-------- Data to use --------

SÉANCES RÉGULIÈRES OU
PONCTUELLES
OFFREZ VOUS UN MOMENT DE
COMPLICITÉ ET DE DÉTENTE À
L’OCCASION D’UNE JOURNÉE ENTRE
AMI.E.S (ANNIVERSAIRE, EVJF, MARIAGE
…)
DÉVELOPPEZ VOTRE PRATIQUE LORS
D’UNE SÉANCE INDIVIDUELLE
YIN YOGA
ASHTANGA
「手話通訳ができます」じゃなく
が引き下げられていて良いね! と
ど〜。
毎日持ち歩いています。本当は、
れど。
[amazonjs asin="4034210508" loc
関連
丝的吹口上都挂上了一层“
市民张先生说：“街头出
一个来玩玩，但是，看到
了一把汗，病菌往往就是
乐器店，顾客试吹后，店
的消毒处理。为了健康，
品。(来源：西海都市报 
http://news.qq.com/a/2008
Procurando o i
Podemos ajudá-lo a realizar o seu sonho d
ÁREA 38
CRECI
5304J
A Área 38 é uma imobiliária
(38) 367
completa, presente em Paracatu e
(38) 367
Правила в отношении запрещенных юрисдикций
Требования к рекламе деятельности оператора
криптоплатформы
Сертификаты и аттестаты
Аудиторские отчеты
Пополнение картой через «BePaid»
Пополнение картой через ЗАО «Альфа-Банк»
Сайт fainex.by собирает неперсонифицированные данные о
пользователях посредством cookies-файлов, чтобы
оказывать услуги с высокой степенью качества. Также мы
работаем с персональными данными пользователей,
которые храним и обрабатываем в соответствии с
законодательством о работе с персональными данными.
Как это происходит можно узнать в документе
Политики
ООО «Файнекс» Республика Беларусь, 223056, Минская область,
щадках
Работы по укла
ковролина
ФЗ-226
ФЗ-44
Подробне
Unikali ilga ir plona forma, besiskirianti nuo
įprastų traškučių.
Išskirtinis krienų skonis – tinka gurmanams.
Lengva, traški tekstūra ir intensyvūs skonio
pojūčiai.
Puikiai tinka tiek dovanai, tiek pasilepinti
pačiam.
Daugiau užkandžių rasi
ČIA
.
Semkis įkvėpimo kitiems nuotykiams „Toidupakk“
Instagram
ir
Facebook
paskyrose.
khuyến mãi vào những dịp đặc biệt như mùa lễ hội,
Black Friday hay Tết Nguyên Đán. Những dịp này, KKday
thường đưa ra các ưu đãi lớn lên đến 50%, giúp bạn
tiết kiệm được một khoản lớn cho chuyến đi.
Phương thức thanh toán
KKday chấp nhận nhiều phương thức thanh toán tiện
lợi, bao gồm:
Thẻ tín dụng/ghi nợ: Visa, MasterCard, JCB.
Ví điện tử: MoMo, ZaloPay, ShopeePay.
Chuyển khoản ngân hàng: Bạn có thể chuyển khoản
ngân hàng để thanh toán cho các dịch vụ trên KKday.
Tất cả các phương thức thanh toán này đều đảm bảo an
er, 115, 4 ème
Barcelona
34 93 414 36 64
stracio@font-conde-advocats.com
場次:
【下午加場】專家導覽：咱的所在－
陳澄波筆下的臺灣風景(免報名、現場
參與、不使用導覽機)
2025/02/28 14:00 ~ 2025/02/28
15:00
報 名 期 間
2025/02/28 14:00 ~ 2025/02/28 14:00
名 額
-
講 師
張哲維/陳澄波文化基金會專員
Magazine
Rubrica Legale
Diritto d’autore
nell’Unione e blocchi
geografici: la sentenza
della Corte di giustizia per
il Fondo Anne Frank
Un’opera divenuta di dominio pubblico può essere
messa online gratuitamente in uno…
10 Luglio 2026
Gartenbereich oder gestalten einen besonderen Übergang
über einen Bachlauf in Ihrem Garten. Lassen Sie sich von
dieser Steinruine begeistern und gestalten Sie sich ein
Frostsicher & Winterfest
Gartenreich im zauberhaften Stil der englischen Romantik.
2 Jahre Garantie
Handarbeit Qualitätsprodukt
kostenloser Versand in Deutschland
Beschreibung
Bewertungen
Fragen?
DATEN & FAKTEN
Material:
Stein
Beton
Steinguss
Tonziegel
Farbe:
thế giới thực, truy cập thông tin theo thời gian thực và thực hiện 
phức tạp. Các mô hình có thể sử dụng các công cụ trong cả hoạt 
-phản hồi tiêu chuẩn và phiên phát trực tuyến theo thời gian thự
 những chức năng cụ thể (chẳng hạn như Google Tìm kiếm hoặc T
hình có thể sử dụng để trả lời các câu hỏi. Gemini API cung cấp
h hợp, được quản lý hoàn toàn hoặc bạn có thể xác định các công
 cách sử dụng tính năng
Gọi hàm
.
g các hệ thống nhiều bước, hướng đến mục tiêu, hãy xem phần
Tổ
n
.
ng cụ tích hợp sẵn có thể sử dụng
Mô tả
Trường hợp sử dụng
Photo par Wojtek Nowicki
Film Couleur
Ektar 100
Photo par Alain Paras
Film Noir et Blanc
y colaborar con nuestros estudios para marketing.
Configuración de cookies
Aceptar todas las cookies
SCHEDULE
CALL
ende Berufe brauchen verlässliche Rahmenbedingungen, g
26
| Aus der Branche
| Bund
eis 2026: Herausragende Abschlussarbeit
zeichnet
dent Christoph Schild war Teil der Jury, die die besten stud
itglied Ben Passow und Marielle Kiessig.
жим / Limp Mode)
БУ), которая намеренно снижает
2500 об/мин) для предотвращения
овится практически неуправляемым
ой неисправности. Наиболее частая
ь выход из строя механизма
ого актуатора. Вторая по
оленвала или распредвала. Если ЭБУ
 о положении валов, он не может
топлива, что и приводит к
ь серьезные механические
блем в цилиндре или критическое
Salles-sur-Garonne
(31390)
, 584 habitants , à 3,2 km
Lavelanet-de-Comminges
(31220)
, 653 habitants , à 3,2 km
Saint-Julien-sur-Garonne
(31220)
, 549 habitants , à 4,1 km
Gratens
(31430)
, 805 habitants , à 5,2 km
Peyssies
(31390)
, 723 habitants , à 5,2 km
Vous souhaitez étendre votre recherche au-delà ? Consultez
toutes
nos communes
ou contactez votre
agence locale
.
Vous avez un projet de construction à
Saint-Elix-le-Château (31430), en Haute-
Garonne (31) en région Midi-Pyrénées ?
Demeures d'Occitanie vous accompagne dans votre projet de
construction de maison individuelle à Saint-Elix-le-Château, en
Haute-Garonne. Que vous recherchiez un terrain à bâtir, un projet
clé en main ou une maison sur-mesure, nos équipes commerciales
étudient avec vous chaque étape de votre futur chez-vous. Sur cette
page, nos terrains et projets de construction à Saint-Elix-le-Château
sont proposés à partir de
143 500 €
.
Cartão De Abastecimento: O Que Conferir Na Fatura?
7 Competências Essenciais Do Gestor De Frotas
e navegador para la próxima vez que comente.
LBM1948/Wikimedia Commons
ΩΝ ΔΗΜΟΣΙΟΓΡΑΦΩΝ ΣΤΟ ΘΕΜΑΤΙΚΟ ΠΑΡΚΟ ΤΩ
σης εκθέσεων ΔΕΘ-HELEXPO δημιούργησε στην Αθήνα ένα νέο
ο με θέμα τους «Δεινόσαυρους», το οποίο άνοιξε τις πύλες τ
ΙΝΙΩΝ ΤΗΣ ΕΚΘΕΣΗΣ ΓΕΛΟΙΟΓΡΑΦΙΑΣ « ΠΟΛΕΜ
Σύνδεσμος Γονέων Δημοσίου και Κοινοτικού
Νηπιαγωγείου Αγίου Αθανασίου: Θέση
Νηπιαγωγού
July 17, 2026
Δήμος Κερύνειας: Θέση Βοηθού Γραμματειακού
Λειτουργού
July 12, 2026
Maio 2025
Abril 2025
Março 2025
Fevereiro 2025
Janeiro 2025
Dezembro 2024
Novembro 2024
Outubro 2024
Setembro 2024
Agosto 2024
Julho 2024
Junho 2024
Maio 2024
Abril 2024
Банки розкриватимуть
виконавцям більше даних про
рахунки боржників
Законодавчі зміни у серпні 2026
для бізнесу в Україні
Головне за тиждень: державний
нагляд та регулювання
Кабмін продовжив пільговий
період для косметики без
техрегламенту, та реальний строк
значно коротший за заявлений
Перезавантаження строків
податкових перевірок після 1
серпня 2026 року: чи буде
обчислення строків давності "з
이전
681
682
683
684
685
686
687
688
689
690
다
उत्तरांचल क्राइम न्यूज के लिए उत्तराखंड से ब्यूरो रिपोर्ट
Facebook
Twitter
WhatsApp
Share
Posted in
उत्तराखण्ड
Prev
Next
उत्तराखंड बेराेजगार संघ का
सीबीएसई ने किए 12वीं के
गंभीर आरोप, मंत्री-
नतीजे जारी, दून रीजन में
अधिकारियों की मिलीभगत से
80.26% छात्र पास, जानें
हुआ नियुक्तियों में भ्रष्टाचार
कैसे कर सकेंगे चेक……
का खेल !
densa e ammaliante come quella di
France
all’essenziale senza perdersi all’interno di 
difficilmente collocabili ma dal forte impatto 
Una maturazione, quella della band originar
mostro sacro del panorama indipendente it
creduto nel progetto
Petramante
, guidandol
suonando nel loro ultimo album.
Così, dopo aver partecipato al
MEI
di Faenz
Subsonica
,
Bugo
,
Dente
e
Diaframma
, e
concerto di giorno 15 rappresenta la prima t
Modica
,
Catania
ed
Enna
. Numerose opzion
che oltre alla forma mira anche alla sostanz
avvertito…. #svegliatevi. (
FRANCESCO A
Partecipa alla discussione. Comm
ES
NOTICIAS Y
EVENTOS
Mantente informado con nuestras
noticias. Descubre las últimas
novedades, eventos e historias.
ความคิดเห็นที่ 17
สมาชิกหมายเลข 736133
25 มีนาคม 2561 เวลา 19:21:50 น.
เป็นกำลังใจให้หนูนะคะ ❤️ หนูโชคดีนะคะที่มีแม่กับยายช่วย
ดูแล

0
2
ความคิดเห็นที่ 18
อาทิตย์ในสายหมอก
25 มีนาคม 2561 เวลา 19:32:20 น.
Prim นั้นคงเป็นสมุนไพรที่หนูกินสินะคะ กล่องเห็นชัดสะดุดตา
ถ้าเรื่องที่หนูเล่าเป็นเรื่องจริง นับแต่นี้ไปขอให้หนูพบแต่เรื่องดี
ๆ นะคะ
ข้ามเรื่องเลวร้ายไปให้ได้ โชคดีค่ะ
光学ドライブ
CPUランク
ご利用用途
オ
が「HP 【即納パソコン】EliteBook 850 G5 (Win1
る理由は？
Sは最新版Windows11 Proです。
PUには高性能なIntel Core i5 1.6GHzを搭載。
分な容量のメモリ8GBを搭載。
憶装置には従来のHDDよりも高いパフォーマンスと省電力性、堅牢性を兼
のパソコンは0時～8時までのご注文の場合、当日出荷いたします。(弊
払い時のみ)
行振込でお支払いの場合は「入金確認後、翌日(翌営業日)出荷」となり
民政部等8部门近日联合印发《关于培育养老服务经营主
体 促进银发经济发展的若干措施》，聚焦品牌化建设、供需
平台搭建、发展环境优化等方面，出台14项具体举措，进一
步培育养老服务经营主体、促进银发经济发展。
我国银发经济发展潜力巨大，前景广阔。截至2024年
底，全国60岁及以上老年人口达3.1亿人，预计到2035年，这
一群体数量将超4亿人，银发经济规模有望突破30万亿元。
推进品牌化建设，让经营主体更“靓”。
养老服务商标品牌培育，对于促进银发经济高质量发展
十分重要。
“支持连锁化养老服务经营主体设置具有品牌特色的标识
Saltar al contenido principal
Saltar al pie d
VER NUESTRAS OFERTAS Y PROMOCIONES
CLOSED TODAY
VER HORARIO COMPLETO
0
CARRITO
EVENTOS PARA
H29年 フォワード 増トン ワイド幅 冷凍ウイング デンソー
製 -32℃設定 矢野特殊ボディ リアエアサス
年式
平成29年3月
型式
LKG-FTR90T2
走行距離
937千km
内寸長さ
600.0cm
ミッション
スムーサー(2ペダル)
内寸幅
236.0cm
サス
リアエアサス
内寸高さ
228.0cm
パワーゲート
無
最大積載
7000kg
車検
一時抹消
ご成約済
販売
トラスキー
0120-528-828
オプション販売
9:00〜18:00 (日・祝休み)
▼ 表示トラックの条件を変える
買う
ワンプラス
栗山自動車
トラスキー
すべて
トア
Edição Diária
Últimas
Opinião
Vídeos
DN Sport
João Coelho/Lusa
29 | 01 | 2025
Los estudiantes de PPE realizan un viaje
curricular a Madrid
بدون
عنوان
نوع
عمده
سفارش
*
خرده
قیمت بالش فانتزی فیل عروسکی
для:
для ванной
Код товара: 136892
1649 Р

--------

**Task item**
What you give back should be only the lines of the records above, starting at the line with "habitants , à 4,1 km" and ending at the line with "Garonne (31) en région Midi-Pyrénées ?", restated word for word.

**Expected answer**
, 549 habitants , à 4,1 km
Gratens
(31430)
, 805 habitants , à 5,2 km
Peyssies
(31390)
, 723 habitants , à 5,2 km
Vous souhaitez étendre votre recherche au-delà ? Consultez
toutes
nos communes
ou contactez votre
agence locale
.
Vous avez un projet de construction à
Saint-Elix-le-Château (31430), en Haute-
Garonne (31) en région Midi-Pyrénées ?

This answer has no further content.